» **Passage to read**:
** start **

I've read that gold is a hedge against unexpected inflation, but this dumbed down to 'gold is a hedge for inflation'.


Since around 1970 (US leaves the gold standard) gold has slightly outpaced inflation according to the US BLS inflation calculator [0].

Calculator thinks $6,000/kg => $41,000/kg, actual price $6,000/kg to $48,000/kg. That makes sense because 'true' inflation (consumer goods + assets) probably outpaces official inflation (consumer goods only).

Gold can't exactly get more or less valuable over time. It is a rock. We have no practical uses for it.

[0] https://www.bls.gov/data/inflation_calculator.htm


Gold can't exactly get more or less valuable over time. It is a rock. We have no practical uses for it.

My impulse to point out that it's a very useful metal is tempered by my surprise that only 10% of gold production goes to applications where gold does something other than look golden or just exist as a physical store of value. It seems a little silly. Gold mining is quite destructive; environmentalists should fly around the world, giving speeches on the worthlessness of gold, but where's the glamor in that?


Yeah, it would have lots of uses if we had industrial quantities of it.

> Gold mining is quite destructive; environmentalists should ...

If it makes you feel better, it is common for gold to be found as an enriched layer sitting on top of a copper deposit. So a big chunk of gold mining isn't gold-for-gold's sake, it is something mined on the way to a much more practical substance - copper.

Actual gold mines doing environmental damage are a thing (cyanide ahoy!) but the footprint is small and hopefully not important.


Wait until you hear how destructive lithium mines are. There are lots of towns in the western US polluted by the mining industry.

** end **

» **Given instruction 1**:
Can you update the rows of the dataset items, starting at the first row and going on through the line with "33: (892, 292)", by swapping "Track" for "Follow" and leaving everything else unchanged? Omit the pictures from your answer.

[Dataset items]
** start **

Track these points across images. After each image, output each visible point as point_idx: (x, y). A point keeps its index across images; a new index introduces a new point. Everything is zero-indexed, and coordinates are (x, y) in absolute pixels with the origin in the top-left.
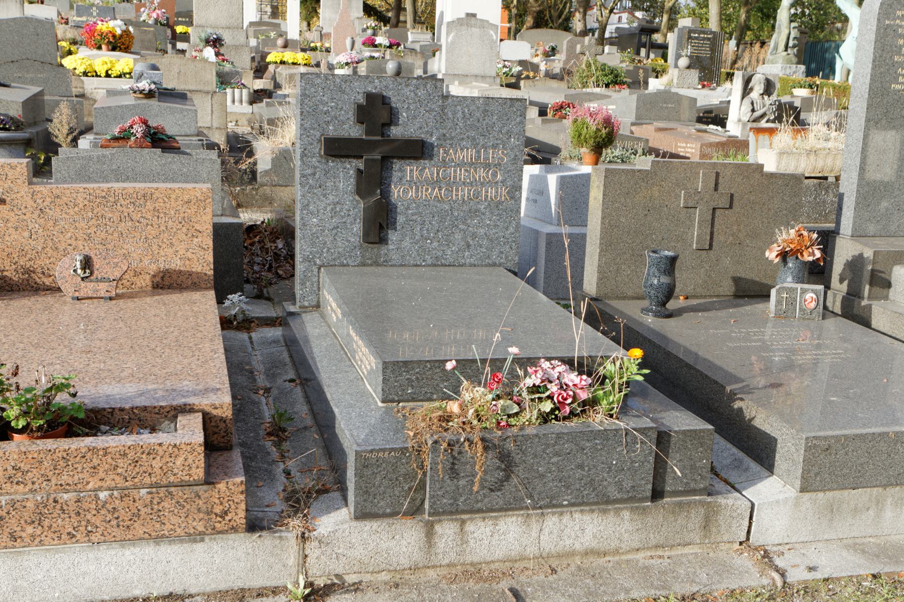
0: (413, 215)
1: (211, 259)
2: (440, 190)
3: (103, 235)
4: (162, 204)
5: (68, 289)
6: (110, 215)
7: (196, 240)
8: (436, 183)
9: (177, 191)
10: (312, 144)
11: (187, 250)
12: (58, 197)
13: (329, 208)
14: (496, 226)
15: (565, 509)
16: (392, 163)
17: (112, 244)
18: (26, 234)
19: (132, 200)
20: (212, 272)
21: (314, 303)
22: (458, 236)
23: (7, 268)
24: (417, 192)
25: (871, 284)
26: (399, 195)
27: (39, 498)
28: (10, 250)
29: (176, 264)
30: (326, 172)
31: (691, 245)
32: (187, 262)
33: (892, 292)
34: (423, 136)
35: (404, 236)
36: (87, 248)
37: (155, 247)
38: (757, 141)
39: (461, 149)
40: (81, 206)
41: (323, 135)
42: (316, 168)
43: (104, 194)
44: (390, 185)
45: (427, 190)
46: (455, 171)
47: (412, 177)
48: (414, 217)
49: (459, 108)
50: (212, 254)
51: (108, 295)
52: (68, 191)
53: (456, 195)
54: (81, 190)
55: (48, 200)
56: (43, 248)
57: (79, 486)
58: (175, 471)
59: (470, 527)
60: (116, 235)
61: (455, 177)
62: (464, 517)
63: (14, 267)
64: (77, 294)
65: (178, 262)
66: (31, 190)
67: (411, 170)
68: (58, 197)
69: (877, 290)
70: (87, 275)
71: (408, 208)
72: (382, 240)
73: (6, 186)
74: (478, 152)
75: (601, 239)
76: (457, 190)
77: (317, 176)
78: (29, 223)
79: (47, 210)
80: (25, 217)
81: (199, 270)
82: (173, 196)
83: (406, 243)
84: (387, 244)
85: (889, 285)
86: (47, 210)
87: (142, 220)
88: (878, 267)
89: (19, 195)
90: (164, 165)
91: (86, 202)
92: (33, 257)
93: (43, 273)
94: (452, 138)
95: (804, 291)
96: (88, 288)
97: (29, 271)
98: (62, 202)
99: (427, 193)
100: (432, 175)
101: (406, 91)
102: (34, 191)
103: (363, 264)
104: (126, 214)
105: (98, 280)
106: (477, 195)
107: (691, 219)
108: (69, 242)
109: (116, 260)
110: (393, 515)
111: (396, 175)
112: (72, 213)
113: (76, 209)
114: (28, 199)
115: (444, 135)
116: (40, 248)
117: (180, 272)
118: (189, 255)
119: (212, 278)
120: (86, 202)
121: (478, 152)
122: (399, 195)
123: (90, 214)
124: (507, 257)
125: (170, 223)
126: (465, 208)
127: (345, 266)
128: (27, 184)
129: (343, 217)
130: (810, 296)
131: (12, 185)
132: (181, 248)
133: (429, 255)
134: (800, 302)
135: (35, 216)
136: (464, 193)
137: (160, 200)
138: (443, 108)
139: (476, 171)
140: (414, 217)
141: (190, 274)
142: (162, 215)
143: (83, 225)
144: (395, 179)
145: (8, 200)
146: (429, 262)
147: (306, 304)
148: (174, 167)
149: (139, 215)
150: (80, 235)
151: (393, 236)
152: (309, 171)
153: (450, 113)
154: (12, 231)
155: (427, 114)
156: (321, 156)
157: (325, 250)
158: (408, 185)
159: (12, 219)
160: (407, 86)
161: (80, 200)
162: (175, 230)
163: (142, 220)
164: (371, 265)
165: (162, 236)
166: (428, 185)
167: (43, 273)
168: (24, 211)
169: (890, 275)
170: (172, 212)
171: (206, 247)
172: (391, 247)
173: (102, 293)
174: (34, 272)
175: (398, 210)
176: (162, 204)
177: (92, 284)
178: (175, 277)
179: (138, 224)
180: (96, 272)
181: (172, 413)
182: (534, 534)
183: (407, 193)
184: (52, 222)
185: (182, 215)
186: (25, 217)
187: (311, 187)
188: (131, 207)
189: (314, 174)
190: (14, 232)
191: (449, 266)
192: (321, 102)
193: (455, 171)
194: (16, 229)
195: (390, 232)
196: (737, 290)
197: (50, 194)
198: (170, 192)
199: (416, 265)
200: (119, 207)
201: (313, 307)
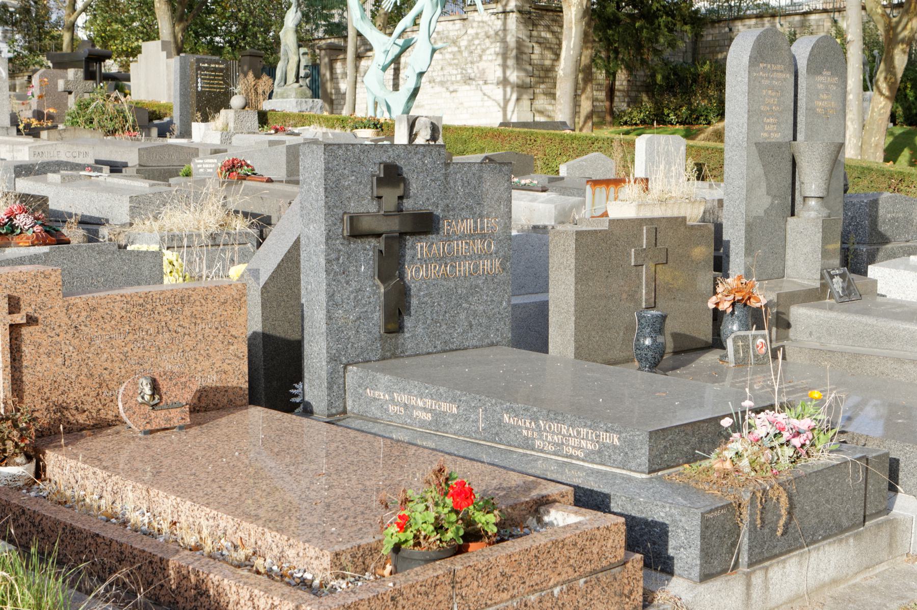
0: (424, 296)
1: (246, 370)
2: (446, 266)
3: (140, 353)
4: (199, 308)
5: (135, 424)
6: (148, 327)
7: (232, 348)
8: (441, 260)
9: (214, 290)
10: (335, 224)
11: (223, 361)
12: (94, 309)
13: (352, 297)
14: (492, 301)
15: (820, 544)
16: (405, 240)
17: (149, 362)
18: (59, 360)
19: (170, 306)
20: (246, 386)
21: (341, 409)
22: (463, 316)
23: (38, 407)
24: (427, 270)
25: (777, 327)
26: (412, 276)
27: (515, 604)
28: (42, 383)
29: (213, 380)
30: (349, 256)
31: (640, 305)
32: (224, 376)
33: (791, 332)
34: (430, 208)
35: (418, 321)
36: (123, 371)
37: (192, 361)
38: (594, 194)
39: (462, 220)
40: (118, 318)
41: (345, 213)
42: (340, 251)
43: (141, 301)
44: (404, 265)
45: (435, 267)
46: (458, 245)
47: (422, 254)
48: (425, 299)
49: (459, 175)
50: (246, 363)
51: (182, 423)
52: (105, 301)
53: (460, 271)
54: (118, 298)
55: (84, 314)
56: (77, 376)
57: (544, 584)
58: (607, 554)
59: (771, 574)
60: (153, 350)
61: (458, 252)
62: (767, 564)
63: (45, 404)
64: (148, 427)
65: (215, 378)
66: (66, 303)
67: (422, 247)
68: (94, 309)
69: (781, 330)
70: (156, 401)
71: (419, 290)
72: (400, 329)
73: (39, 300)
74: (475, 222)
75: (576, 305)
76: (460, 266)
77: (341, 261)
78: (63, 345)
79: (83, 328)
80: (58, 339)
81: (235, 384)
82: (210, 297)
83: (420, 330)
84: (403, 332)
85: (788, 326)
86: (83, 328)
87: (179, 329)
88: (781, 310)
89: (53, 311)
90: (104, 263)
91: (123, 313)
92: (66, 389)
93: (77, 409)
94: (454, 209)
95: (755, 337)
96: (159, 418)
97: (61, 408)
98: (98, 316)
99: (435, 270)
100: (439, 250)
101: (415, 160)
102: (69, 304)
103: (383, 358)
104: (163, 324)
105: (169, 407)
106: (477, 267)
107: (639, 277)
108: (105, 365)
109: (183, 380)
110: (724, 571)
111: (409, 253)
112: (109, 328)
113: (113, 322)
114: (62, 315)
115: (448, 206)
116: (73, 377)
117: (217, 388)
118: (225, 367)
119: (247, 392)
120: (123, 313)
121: (475, 222)
122: (412, 276)
123: (127, 327)
124: (502, 334)
125: (207, 330)
126: (467, 284)
127: (367, 362)
128: (61, 296)
129: (364, 306)
130: (760, 341)
131: (45, 299)
132: (217, 358)
133: (438, 340)
134: (753, 349)
135: (69, 336)
136: (465, 267)
137: (198, 303)
138: (446, 176)
139: (474, 243)
140: (425, 299)
141: (226, 390)
142: (199, 321)
143: (119, 342)
144: (408, 258)
145: (41, 318)
146: (439, 348)
147: (334, 411)
148: (114, 265)
149: (177, 324)
150: (117, 355)
151: (408, 322)
152: (333, 256)
153: (452, 182)
154: (44, 358)
155: (433, 184)
156: (344, 238)
157: (349, 346)
158: (422, 264)
159: (44, 343)
160: (416, 153)
161: (117, 312)
162: (211, 337)
163: (179, 329)
164: (390, 358)
165: (199, 347)
166: (436, 261)
167: (77, 409)
168: (58, 331)
169: (788, 316)
170: (209, 317)
171: (241, 355)
172: (407, 335)
173: (176, 422)
174: (67, 409)
175: (412, 293)
176: (199, 308)
177: (163, 413)
178: (211, 395)
179: (175, 335)
180: (164, 397)
181: (534, 507)
182: (804, 572)
183: (419, 272)
184: (87, 342)
185: (218, 319)
186: (58, 339)
187: (336, 274)
188: (168, 314)
189: (338, 259)
190: (46, 360)
191: (456, 350)
192: (342, 175)
193: (458, 245)
194: (49, 355)
195: (405, 318)
196: (675, 347)
197: (86, 307)
198: (207, 292)
199: (429, 353)
200: (156, 316)
201: (340, 414)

** end **

» **Given instruction 2**:
Return the full discussion about gold as an inflation hedge, unchanged.

» **Worked answer 1**:
Follow these points across images. After each image, output each visible point as point_idx: (x, y). A point keeps its index across images; a new index introduces a new point. Everything is zero-indexed, and coordinates are (x, y) in absolute pixels with the origin in the top-left.
0: (413, 215)
1: (211, 259)
2: (440, 190)
3: (103, 235)
4: (162, 204)
5: (68, 289)
6: (110, 215)
7: (196, 240)
8: (436, 183)
9: (177, 191)
10: (312, 144)
11: (187, 250)
12: (58, 197)
13: (329, 208)
14: (496, 226)
15: (565, 509)
16: (392, 163)
17: (112, 244)
18: (26, 234)
19: (132, 200)
20: (212, 272)
21: (314, 303)
22: (458, 236)
23: (7, 268)
24: (417, 192)
25: (871, 284)
26: (399, 195)
27: (39, 498)
28: (10, 250)
29: (176, 264)
30: (326, 172)
31: (691, 245)
32: (187, 262)
33: (892, 292)

» **Worked answer 2**:
I've read that gold is a hedge against unexpected inflation, but this dumbed down to 'gold is a hedge for inflation'.


Since around 1970 (US leaves the gold standard) gold has slightly outpaced inflation according to the US BLS inflation calculator [0].

Calculator thinks $6,000/kg => $41,000/kg, actual price $6,000/kg to $48,000/kg. That makes sense because 'true' inflation (consumer goods + assets) probably outpaces official inflation (consumer goods only).

Gold can't exactly get more or less valuable over time. It is a rock. We have no practical uses for it.

[0] https://www.bls.gov/data/inflation_calculator.htm


Gold can't exactly get more or less valuable over time. It is a rock. We have no practical uses for it.

My impulse to point out that it's a very useful metal is tempered by my surprise that only 10% of gold production goes to applications where gold does something other than look golden or just exist as a physical store of value. It seems a little silly. Gold mining is quite destructive; environmentalists should fly around the world, giving speeches on the worthlessness of gold, but where's the glamor in that?


Yeah, it would have lots of uses if we had industrial quantities of it.

> Gold mining is quite destructive; environmentalists should ...

If it makes you feel better, it is common for gold to be found as an enriched layer sitting on top of a copper deposit. So a big chunk of gold mining isn't gold-for-gold's sake, it is something mined on the way to a much more practical substance - copper.

Actual gold mines doing environmental damage are a thing (cyanide ahoy!) but the footprint is small and hopefully not important.


Wait until you hear how destructive lithium mines are. There are lots of towns in the western US polluted by the mining industry.